2. **Runtime vs. Number of Requests**: Execution time comparison.
3. **Statistical Analysis**: Mean performance with standard deviation bands.

## Experimental Parameters

### Default Configuration
- **Delta**: 0.001 (distance scaling parameter).
- **Batch Size**: 200 requests per batch.
- **Instances**: 10 independent runs per configuration.
- **Dimensions**: 2D for Synthetic/Taxi, 784D for MNIST, 1D for Beijing Road Network.
- **Problem Sizes**: Fixed 10000 servers. 10000 requests are arriving one-by-one. 

### GPU Configuration
- **Device**: CUDA-enabled GPU (falls back to CPU if unavailable).
- **Memory Management**: Automatic GPU memory cleanup between experiments.
- **Precision**: 32-bit floating point.

## Notes

1. **CUDA Compatibility**: Ensure PyTorch CUDA support is properly installed for GPU acceleration.
2. **Memory Requirements**: Large datasets may require significant GPU memory.
3. **Compilation**: C++ code requires OpenMP support for parallel execution.
4. **Data Location**: Ensure `PlotData/` directories contain the required CSV datasets.
5. **Missing Files**: For the experiments on the Beijing Road Network, we precomputed the shortest path distances among cities and stored in binary files (one for sequential PR, another for PRPR).
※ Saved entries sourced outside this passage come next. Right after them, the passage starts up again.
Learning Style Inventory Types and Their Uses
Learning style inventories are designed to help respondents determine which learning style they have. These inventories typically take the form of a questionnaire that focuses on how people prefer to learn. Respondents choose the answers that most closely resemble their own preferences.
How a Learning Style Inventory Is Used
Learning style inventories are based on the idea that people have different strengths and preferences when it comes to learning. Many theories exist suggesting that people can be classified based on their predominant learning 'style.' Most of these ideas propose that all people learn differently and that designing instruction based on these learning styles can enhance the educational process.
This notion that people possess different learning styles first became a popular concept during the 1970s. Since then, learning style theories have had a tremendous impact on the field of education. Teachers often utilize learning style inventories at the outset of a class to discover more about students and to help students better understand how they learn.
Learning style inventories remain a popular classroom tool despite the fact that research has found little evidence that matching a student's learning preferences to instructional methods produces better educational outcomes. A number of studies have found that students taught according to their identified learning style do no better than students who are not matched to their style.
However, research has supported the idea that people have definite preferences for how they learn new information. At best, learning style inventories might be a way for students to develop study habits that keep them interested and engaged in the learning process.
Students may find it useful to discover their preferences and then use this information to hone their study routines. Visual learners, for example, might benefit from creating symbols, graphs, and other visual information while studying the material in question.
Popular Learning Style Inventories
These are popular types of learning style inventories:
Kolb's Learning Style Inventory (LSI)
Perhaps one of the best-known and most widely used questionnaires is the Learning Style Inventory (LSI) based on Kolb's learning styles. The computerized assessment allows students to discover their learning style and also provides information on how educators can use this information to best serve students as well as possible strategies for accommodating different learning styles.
Due to storage limitations, these files are not present in the GitHub repo but can be downloaded from the following links. Testers must download these two files and place them under `Beijing Road Network/` directory in order to reproduce the results.
    - *`dists.bin`* : Download from [here](https://drive.google.com/file/d/1HbFA89hHoaSbO12RmoKvvs2NBulJD_iN/view?usp=drive_link). Required for C++ implementation.
    - *`first_n_dists.pkl`* : Download from [here](https://drive.google.com/file/d/1bvY9ARtw9IB3c2MXBBBy-CFyE-HcKELX/view?usp=drive_link). Required for Python implementation.